Further, the reading of the word ‘sex’ in Navtej and moving beyond spatial notions of privacy, allows the queer community to make claims on public spaces under Article 15(2) with their intrinsic identity being protected even in the public sphere.


On an analysis of judicial discourse, what becomes clear is that there is a shift away from spatial notions of privacy towards one that attaches the right to the individual. This reflects in the decisions around S. 377 for what was looked at as the criminalization of private acts has now been rightly understood to be the criminalization of identity, thus resolving the act-identity dichotomy. On all issues of privacy, non-discrimination and equality, this shift in approach has allowed the queer community to build a grammar of rights that can be used to make further claims, like marriage, adoption or simply equal citizenship. Sexual orientation and gender identity thus become the base from which various forms of expressions emerge, the right to protection of which can be located within this liberatory judicial discourse.

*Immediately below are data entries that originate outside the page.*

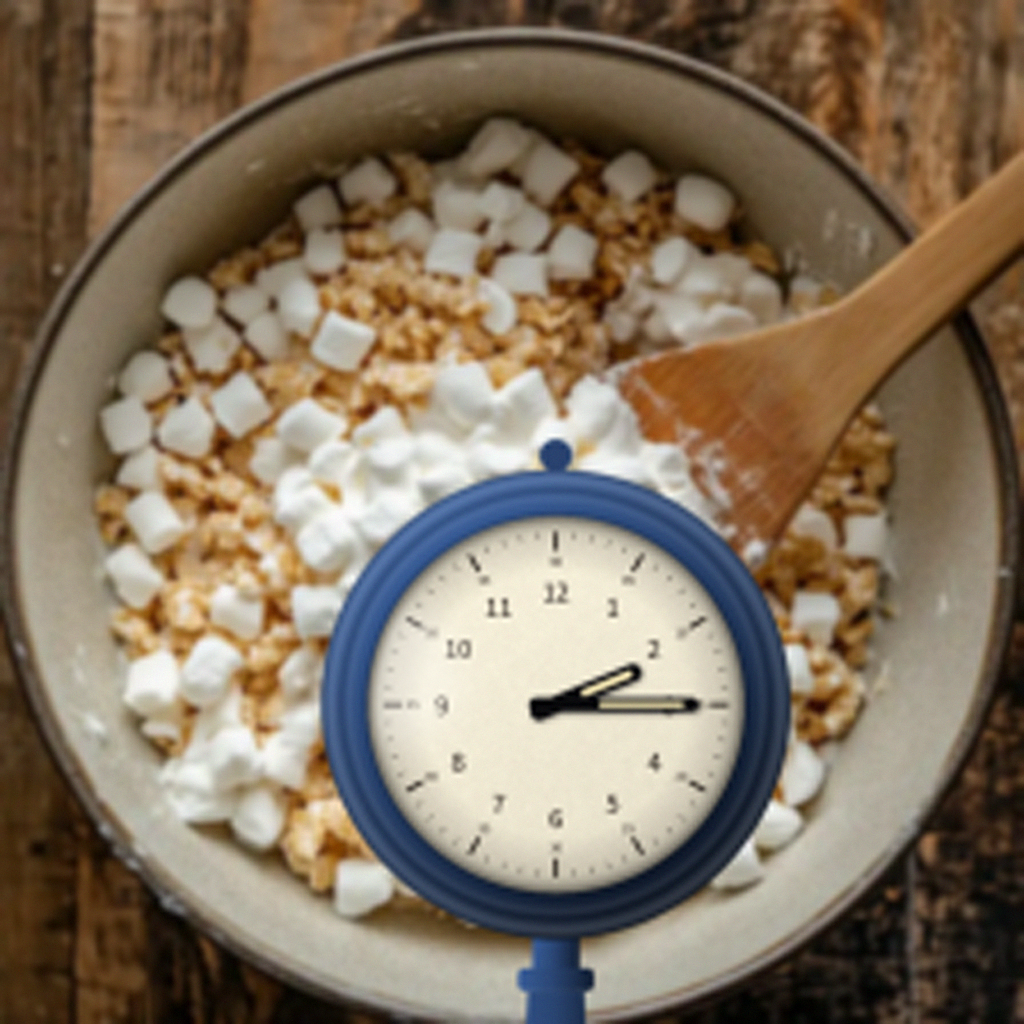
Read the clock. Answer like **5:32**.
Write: **2:15**
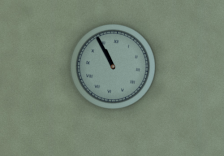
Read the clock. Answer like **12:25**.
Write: **10:54**
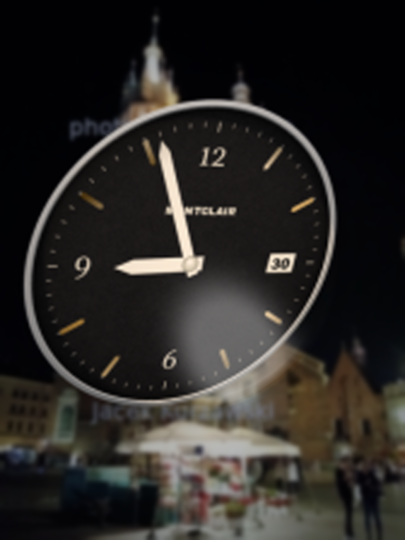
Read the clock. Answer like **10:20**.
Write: **8:56**
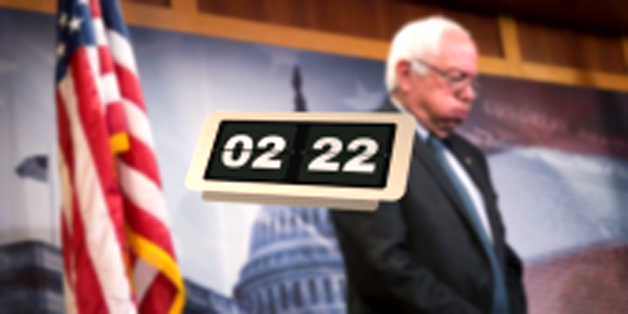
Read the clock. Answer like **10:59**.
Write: **2:22**
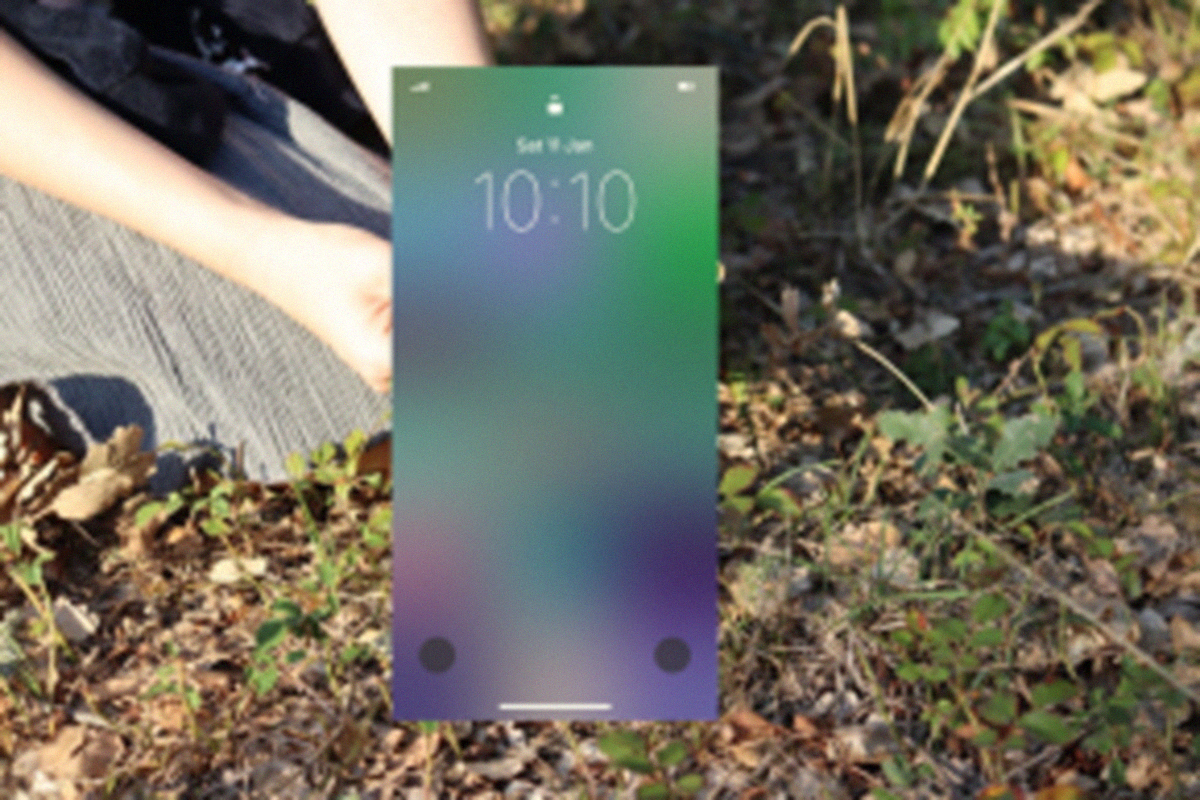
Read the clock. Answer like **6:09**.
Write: **10:10**
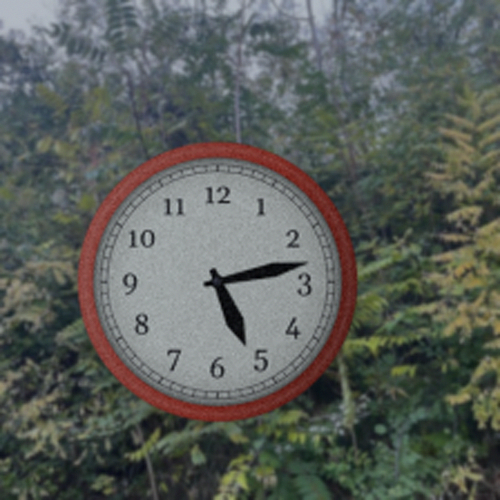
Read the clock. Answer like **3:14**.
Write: **5:13**
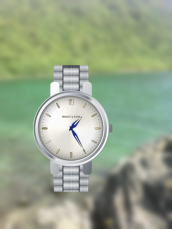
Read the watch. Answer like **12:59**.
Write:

[1] ‘Political’ here refers to the claims made to recognize queer lives as legitimate, breaking away from heteronormativity – in all matters ranging from attire to marriage. For more, see, Shraddha Chatterjee, Queer Politics in India: Towards Sexual Subaltern Subjects (1st edn, Routledge 2018).

[2] The act-identity dichotomy is the view of the court in Suresh Kumar that since S.377 regulates sexual conduct against the order of nature, it targets certain sexual acts and not identities, which is an over-simplification of the issue, without looking at the implications of the law. For more, see, Siddharth Narrain, ‘Lost in Appeal: The Downward Spiral from Naz to Koushal’ (2013) 6(4) NUJS Law Review 575.

[3] It has been recognised by the Supreme Court in State of West Bengal v. Anwar Ali Sarkar (1952) AIR SC 75 that in cases where a classification made by the Legislature is under an Article 14 enquiry, it is the impact of such classification that is to be scrutinised and whether it perpetuates discrimination along prohibited markers or not; the intention of the Legislature does not matter.

[4] Zaid Al Baset, ‘The Myth of Heterosexuality’ (2012) 4 (1) Jindal Global Law Review 89.

[5] Judith Butler, Gender Trouble (Routledge 2021) 34.

[6] ibid 43.

Sarthak Virdi is a current undergraduate student pursuing a B.A., LL.B. (Hons.) at the National Law School of India University (NLSIU), Bengaluru.